The principle of jet nebulization is shown in Figure 37.11. The gas used to drive the nebulization process may be oxygen or air, but in either case a minimum flow rate of 8 L/min at a pressure of at least 69 kPa (10 psi) is required.
Patients using more than one nebulized medicine may have two different solutions mixed in the nebulizing chamber to be nebulized together. The Summary of Product Characteristics (SPC) may give advice on other solutions and diluents that may be appropriately mixed with a given medicine for nebulization. It is possible that one solution will precipitate the other; this can normally be detected by the mixed solutions in the nebulizer changing from clear to cloudy. Such a change means that the mixed solutions are not compatible and should not be nebulized together. Consideration should also be given to the total volume of the mixed solutions, as the larger the volume, the longer it will take to be nebulized.

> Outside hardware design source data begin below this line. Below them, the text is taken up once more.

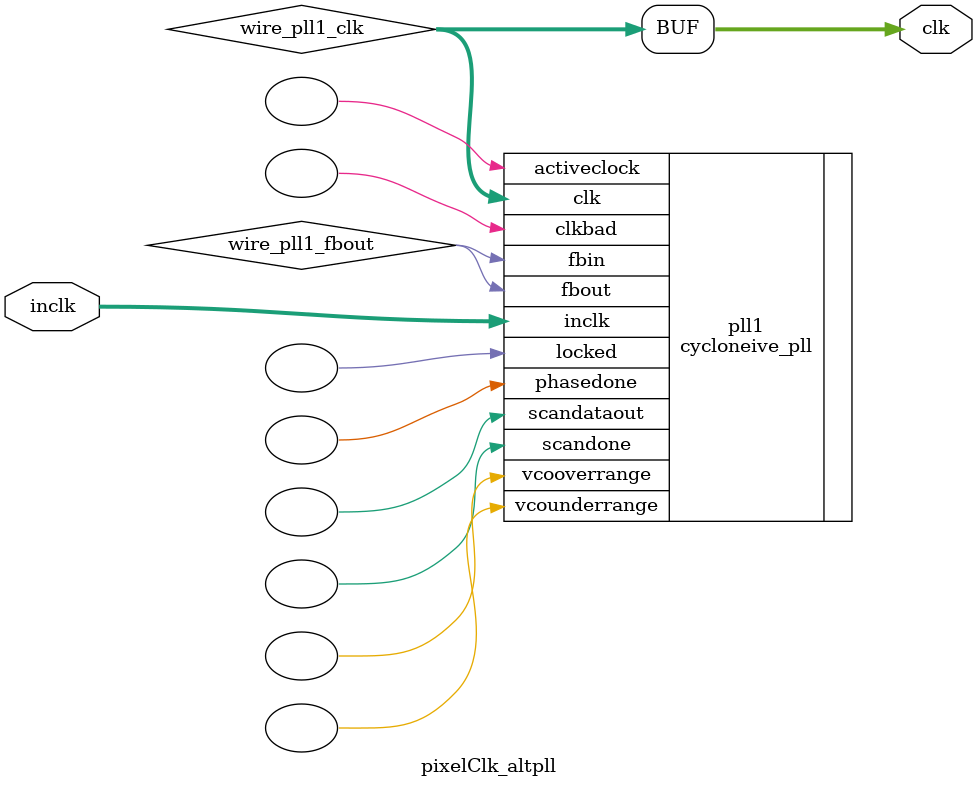
<source format=v>






//synthesis_resources = cycloneive_pll 1 
//synopsys translate_off
`timescale 1 ps / 1 ps
//synopsys translate_on
module  pixelClk_altpll
	( 
	clk,
	inclk) /* synthesis synthesis_clearbox=1 */;
	output   [4:0]  clk;
	input   [1:0]  inclk;
`ifndef ALTERA_RESERVED_QIS
// synopsys translate_off
`endif
	tri0   [1:0]  inclk;
`ifndef ALTERA_RESERVED_QIS
// synopsys translate_on
`endif

	wire  [4:0]   wire_pll1_clk;
	wire  wire_pll1_fbout;

	cycloneive_pll   pll1
	( 
	.activeclock(),
	.clk(wire_pll1_clk),
	.clkbad(),
	.fbin(wire_pll1_fbout),
	.fbout(wire_pll1_fbout),
	.inclk(inclk),
	.locked(),
	.phasedone(),
	.scandataout(),
	.scandone(),
	.vcooverrange(),
	.vcounderrange()
	`ifndef FORMAL_VERIFICATION
	// synopsys translate_off
	`endif
	,
	.areset(1'b0),
	.clkswitch(1'b0),
	.configupdate(1'b0),
	.pfdena(1'b1),
	.phasecounterselect({3{1'b0}}),
	.phasestep(1'b0),
	.phaseupdown(1'b0),
	.scanclk(1'b0),
	.scanclkena(1'b1),
	.scandata(1'b0)
	`ifndef FORMAL_VERIFICATION
	// synopsys translate_on
	`endif
	);
	defparam
		pll1.bandwidth_type = "auto",
		pll1.clk0_divide_by = 2000,
		pll1.clk0_duty_cycle = 50,
		pll1.clk0_multiply_by = 1007,
		pll1.clk0_phase_shift = "0",
		pll1.clk1_divide_by = 200,
		pll1.clk1_duty_cycle = 50,
		pll1.clk1_multiply_by = 1007,
		pll1.clk1_phase_shift = "0",
		pll1.compensate_clock = "clk0",
		pll1.inclk0_input_frequency = 20000,
		pll1.operation_mode = "normal",
		pll1.pll_type = "auto",
		pll1.lpm_type = "cycloneive_pll";
	assign
		clk = {wire_pll1_clk[4:0]};
endmodule //pixelClk_altpll
//VALID FILE

</source>
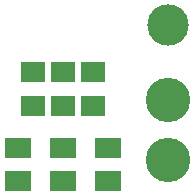
<source format=gts>
G75*
G70*
%OFA0B0*%
%FSLAX24Y24*%
%IPPOS*%
%LPD*%
%AMOC8*
5,1,8,0,0,1.08239X$1,22.5*
%
%ADD10R,0.0790X0.0710*%
%ADD11C,0.1480*%
%ADD12R,0.0867X0.0710*%
%ADD13C,0.1380*%
D10*
X001400Y003215D03*
X002400Y003215D03*
X003400Y003215D03*
X003400Y004335D03*
X002400Y004335D03*
X001400Y004335D03*
D11*
X005900Y003400D03*
X005900Y001400D03*
D12*
X000900Y000724D03*
X000900Y001826D03*
X002400Y001826D03*
X002400Y000724D03*
X003900Y000724D03*
X003900Y001826D03*
D13*
X005900Y005900D03*
M02*

</source>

Nebulizers are used when high doses of drug are required and/or when the patient is unable to use any form of inhaler. Nebulizers do not require the patient to learn any technique and are effective on normal or shallow breathing.
Nebulizers are used in the treatment of severe acute asthma and this is best done under medical supervision:
Nebulized treatment may also be used in the latter stages of COPD often in conjunction with domiciliary oxygen therapy. Domiciliary oxygen cylinders do not provide sufficient flow rates to produce adequate nebulization, so a compressor unit should be used.
Drugs for nebulization are normally presented as unit dose vials; examples of these are Nebules® and Respules®.